Here ya go. The bottle on the right is vintage 1934 to 36/37. The bottle on the left is vintage 1936/37 until some time in WW2. the bottles with out the pyrmids was next and then the green with red diamond ACL.

 Now you will read alot of crapola about when the 12oz bottle came out and who's idea it was *BUT  *the one with the paper lable is a first vintage depression era bottle and it is 12oz.[]

 AHHH The Picture.[]


----------



## a162843

354 ML is on the other side of the 12 oz. Any idea the value? I found it and five others in the basement of my grandparents house.


----------



## logueb

Warren, Thanks for the pics.  I'll try to get some close- ups of the ones that I have.

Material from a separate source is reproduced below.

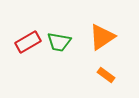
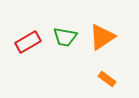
green trapezoid: moved 6 px right, 5 px up
orange rectangle: moved 1 px right, 4 px down
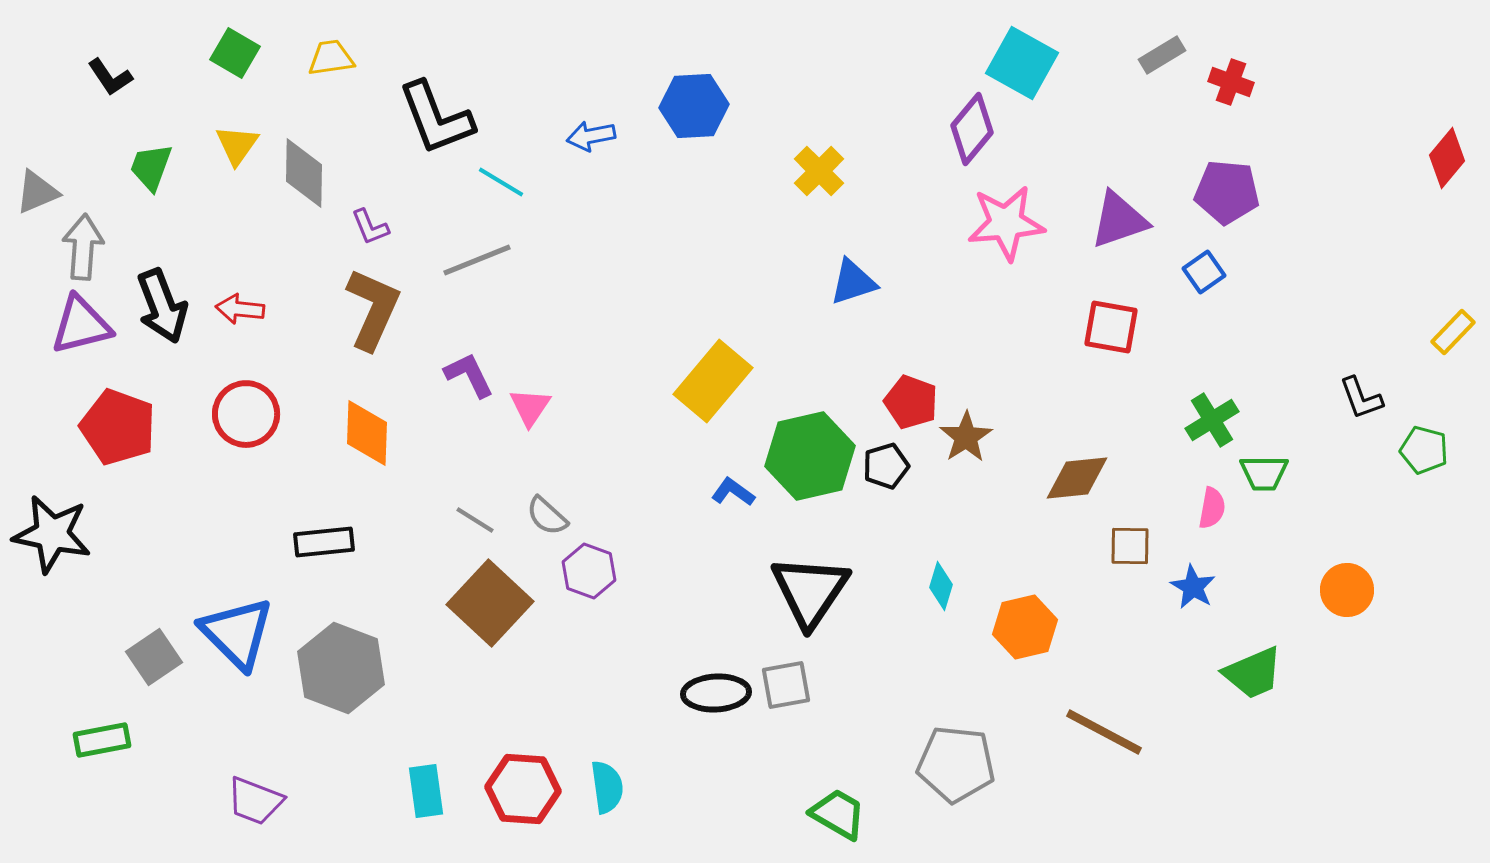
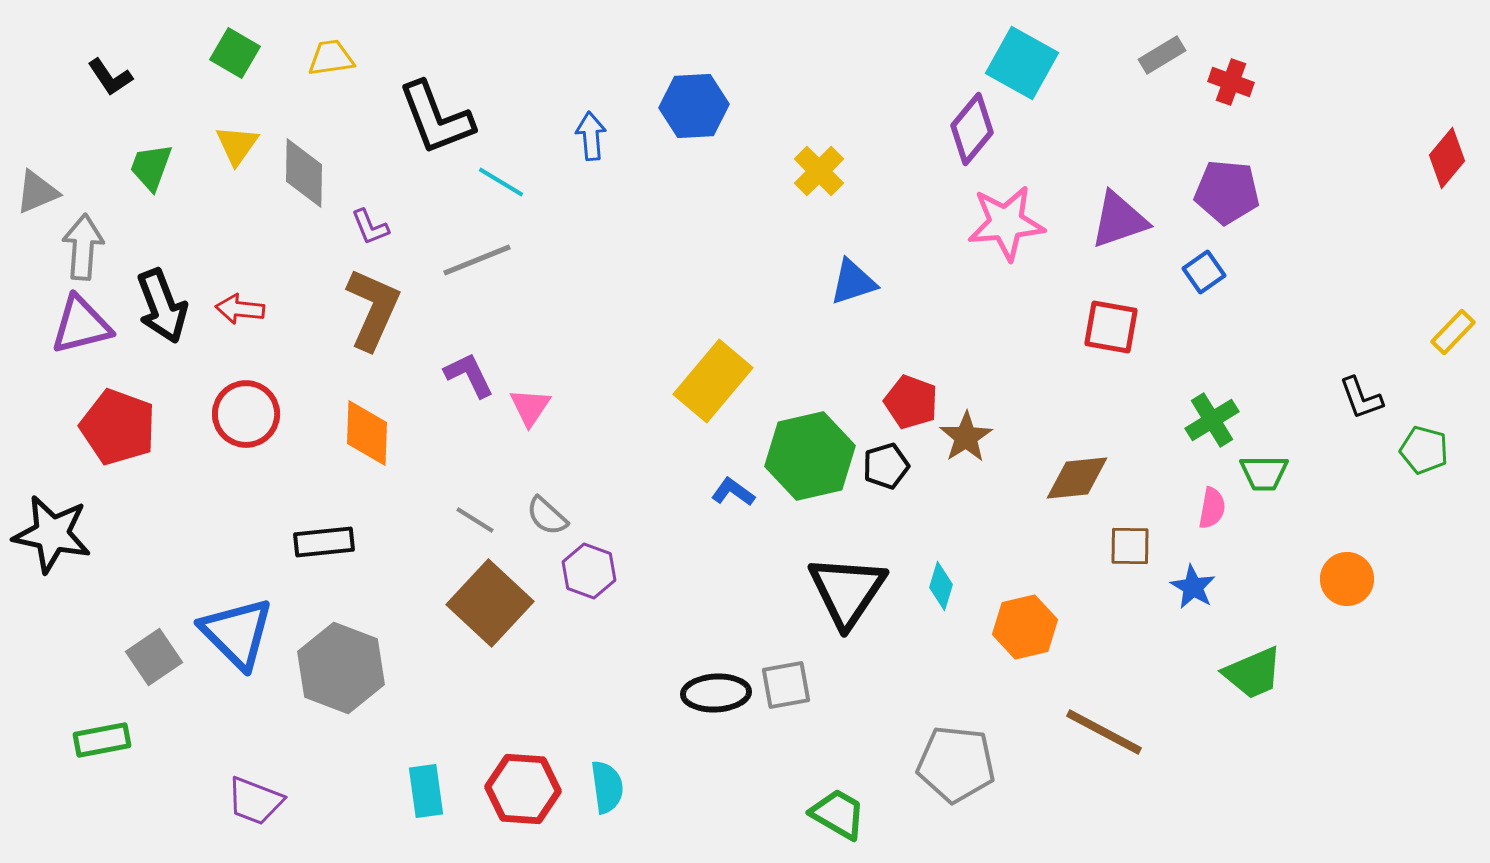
blue arrow at (591, 136): rotated 96 degrees clockwise
orange circle at (1347, 590): moved 11 px up
black triangle at (810, 591): moved 37 px right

 After seeing the base of A162843's bottle and the fact that the 534 ml is on the label, don't you agree that this is not a vintage bottle?  I'm not sure when they began putting both the ounces an ml on products but I believe it is fairly recent.


----------



## bottlenutboy

it cant be a 50s bottle it has the quantity in mL and look at the shape of the crown cap it has 80's written all over it and the texture thing around the rim of the bottom its an 80's bottle and proably worthless


----------



## acls

The bottle you have is from the early 1990s.  It was a NDNR put out to look like the early RC pyramid bottles.


----------



## DiggerBryan

Apparently I should pay more attention to detail. Good eye bottlenutboy. It had me fooled but then again ACLs really aren't my area. [&:]


----------



## bottlenutboy

yeah i have a good eye and know a little about acls although i wouldnt consider them my area of expertise i think it could have fooled alot of folks with only a picture to go on


----------



## capsoda

Yep, never knew they put them out in the 1990s. I used to drink that stuff like water but it slipped out of favor when they started using white sugar instead of cane sugar. It lost alot of its flavor.


----------



## bubbas dad

thats why i asked what was written accross from the 12oz. i saw 354m and figured it was ml. i didn't want to say anything until i was sure. i have seen alot of these bottles at flea markets. most people were trying to pass them off as originals. some buy them and then don't take it  kindly when they find out they're repos.


----------



## logueb

Warren, Before we leave the thread on the RC Bottle I've got one that I would like your comment on.  It is the bottle on the left.  It is a clear embossed bottle  and probably had a paper label .  The question is why was the embossing cut into the glass rather than protrude above the glass as most embossings do?


----------



## logueb

Close-up view.


----------



## logueb

View a little more to the side.  Was this a mold maker's error and wouldn't this weaken the glass in this area?


----------



## capsoda

Thats called debossing. It was popular on Dr pepper for a while. It didn't stay on the RC bottles long and you don't see many with the lable still on them.


----------



## logueb

Thanks Warren, I've got to check those Dr. Peppers.  Hmmm .......[8|]  debossing.......  My Quality Control wheels are spinning now.  Will the glass be thinner on a debossing compared to embossing.  The glass is forced into the mold void during embossing ; however, on debossing the hot glass is pushed against the raised portion of the mold.....[:-] . Could be why it was not popular..Thin glass areas [] Breakage.


----------